When the General Assembly meets on Saturday, that's pretty unusual. When they meet on a Sunday, that's unheard of.
But beginning at noon Sunday, the House Health & Insurance Committee is holding a rarest-of-rare Sunday hearing on a topic that's generated plenty of controversy in the past two sessions: vaccinations.
The Sunday session only adds fuel to the fire.
Senate Bill 163 is an attempt to boost Colorado's poor track record of immunizations by setting a statewide standard of 95% of children immunized.
It also strips away all exemptions except for those based on religious beliefs, "whose teachings are opposed to immunizations or a personal belief that is opposed to immunizations."
Exemptions must be provided in writing from a healthcare provider, according to the measure, or the parent or guardian go through an online informational course produced by the Colorado Department of Public Health and Environment to qualify for an exemption.
As one might expect, the bill drew hundreds of angry anti-vaccination advocates to the state Capitol when it went through the Senate back in February.
When this week's hearing was announced, it produced outrage for House Republicans, who announced via Twitter Friday they would "slow the session down."
To House Democrats, they said, "you have thrown an incredibly controversial bill on the committee schedule on a Sunday afternoon and shutting down debate."
Saturday, the caucus held a protest on the west steps of the Capitol; a Sunday protest of anti-vaccination advocates brought hundreds, but it was dwarfed by the Black Lives Matter protest in Civic Center Park, which drew thousands.
Democratic House Majority Leader Alec Garnett of Denver told the House they'd try to get done early on Friday.
But House Republicans kept their word on slowing things down, which led to an all-day session that didn't break until after 5 p.m. It wasn't only about the vaccination bill; under a mantra of "fast, friendly and free," Democrats had pledged to work on the budget, school finance and COVID-related measures. Republicans watched as dozens of their measures got the axe, And then Democrats began introducing on paid leave, reinsurance, workplace liability reforms and law enforcement accountability.
On Friday, in response, Republicans read newspaper articles, histories, and even a lengthy discussion of eggs. Five bills — mostly short — were read at length.
All five were non-controversial, with strong bipartisan votes.
The bills included one requiring doctors to disclose discipline about sex offense; three others were sunsets — measures that reauthorize regulations of licensed occupations or programs — including private investigators and egg dealers, and the Colorado Seed Act. The last was a bill on modifying state regulations around perfluoroalkyl and polyfluoroalkyl substances, known as PFAS. The bill is a bipartisan one, sponsored by the Colorado Springs delegation.
And then Republicans got up and spoke at length about each bill up for a final vote, mostly in support of the measure.
Final votes are usually relatively quick events, but the first bill on requiring doctors to disclose discipline about sex offenses took more than a half hour.
That included comments from Rep. Larry Liston of Colorado Springs, who said he had little knowledge about the medical profession, but then went into a long list of family members in the medical profession.
After the first bill, each discussion on succeeding bills took even longer, going past two hours, on measures Republicans largely supported.
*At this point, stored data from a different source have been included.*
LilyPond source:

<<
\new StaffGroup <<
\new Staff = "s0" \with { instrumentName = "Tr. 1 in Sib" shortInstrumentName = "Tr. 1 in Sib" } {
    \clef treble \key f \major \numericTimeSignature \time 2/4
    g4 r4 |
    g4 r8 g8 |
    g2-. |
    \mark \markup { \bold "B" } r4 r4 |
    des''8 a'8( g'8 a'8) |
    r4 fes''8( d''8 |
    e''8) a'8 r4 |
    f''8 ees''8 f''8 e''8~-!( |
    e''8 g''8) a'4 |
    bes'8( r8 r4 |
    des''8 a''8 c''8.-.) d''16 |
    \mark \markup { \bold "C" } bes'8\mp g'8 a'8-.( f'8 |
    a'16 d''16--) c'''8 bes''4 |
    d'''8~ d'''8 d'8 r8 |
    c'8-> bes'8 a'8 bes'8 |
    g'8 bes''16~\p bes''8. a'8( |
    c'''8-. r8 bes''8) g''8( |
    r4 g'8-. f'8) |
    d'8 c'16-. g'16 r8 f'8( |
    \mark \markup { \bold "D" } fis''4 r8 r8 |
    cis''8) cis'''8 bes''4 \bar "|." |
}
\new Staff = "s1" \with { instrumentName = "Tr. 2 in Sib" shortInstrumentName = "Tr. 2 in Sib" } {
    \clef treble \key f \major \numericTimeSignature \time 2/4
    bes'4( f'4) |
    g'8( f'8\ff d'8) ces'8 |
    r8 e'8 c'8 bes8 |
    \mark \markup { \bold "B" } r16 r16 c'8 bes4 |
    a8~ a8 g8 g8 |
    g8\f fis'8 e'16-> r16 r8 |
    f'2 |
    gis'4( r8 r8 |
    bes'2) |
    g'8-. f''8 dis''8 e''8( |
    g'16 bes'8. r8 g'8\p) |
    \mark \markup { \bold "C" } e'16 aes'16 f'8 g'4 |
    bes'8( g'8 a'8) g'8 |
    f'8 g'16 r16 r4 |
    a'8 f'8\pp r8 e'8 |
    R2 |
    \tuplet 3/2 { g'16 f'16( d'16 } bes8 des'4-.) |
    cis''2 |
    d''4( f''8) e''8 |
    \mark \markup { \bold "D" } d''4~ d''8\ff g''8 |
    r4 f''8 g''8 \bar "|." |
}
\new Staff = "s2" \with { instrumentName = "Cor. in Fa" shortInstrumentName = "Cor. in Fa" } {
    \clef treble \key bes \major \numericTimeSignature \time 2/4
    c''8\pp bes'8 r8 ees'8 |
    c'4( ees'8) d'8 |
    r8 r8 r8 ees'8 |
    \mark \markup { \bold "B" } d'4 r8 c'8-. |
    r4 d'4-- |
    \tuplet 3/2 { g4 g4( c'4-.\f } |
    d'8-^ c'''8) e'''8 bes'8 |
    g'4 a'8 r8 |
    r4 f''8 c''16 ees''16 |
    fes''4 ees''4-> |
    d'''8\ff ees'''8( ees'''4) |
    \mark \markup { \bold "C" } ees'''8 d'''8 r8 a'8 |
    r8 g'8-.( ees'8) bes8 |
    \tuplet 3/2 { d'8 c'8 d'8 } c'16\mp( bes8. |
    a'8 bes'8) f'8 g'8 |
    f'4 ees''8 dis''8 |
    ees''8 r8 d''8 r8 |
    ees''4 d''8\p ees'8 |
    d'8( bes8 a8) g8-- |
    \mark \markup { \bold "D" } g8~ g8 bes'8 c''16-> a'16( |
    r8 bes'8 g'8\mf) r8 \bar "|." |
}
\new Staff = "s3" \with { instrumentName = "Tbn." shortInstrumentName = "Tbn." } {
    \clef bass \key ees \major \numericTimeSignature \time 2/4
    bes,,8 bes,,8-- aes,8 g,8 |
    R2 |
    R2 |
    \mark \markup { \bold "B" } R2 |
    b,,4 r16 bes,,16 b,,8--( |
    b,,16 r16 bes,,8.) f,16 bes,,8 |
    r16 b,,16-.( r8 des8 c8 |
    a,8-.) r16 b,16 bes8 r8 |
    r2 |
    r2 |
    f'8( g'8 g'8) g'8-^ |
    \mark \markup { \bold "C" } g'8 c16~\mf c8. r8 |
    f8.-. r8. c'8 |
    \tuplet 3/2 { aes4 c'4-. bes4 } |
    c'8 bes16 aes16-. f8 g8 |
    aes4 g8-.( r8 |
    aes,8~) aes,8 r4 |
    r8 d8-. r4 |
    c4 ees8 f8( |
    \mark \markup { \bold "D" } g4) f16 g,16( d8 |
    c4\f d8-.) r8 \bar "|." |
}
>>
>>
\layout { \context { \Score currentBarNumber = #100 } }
"I"m not here to waste your time," said Rep. Richard Holtorf, an Akron Republican, before reading an article on private investigators, a measure with an hour-long debate, and that passed on a vote of 48 to 15.
That included an attempt by Liston to name the bill the "Tom Selleck/Magnum PI Private Investigator Act," calling Selleck the person most responsible for publicizing private investigators. Rep. Steve Humphrey of Ault asked for a "no" vote. It's an offense to Adrian Monk (another TV show featuring a PI), he said. The House voted down Liston's request for a third-reading amendment.
The PFAS bill, House Bill 1119, went even longer, clocking in at nearly 100 minutes. Liston offered a history of PFAS, including his father's service in World War II as a bomber pilot in the Pacific. He went into some length on how those planes worked before tying it back to the bill.
A discussion on the Colorado Seed Act lasted more than two hours, adding a tactic to reconsider a previously-rejected amendment to the measure.
Then there was the egg dealer bill, a discussion that went on for close to three hours. That included articles on how to raise chickens, federal regulations, the importance of eggs and which states produce the most eggs.
"We want to be number one," said Rep. Dave Williams of Colorado Springs. "It's unfortunate we're not."
With the sound of Black Lives Matter protesters in the background, a report on the egg industry's processing and transportation costs, shared by Liston and Rep. Colin Larson of Littleton, lasted until Larson just started laughing and quit. The two sides negotiated a compromise on the vaccination bill and that ended the filibuster.
After that finale, the rest of the bills were passed without further delaying tactics.
Update: this story was clarified to add other reasons for the filibuster.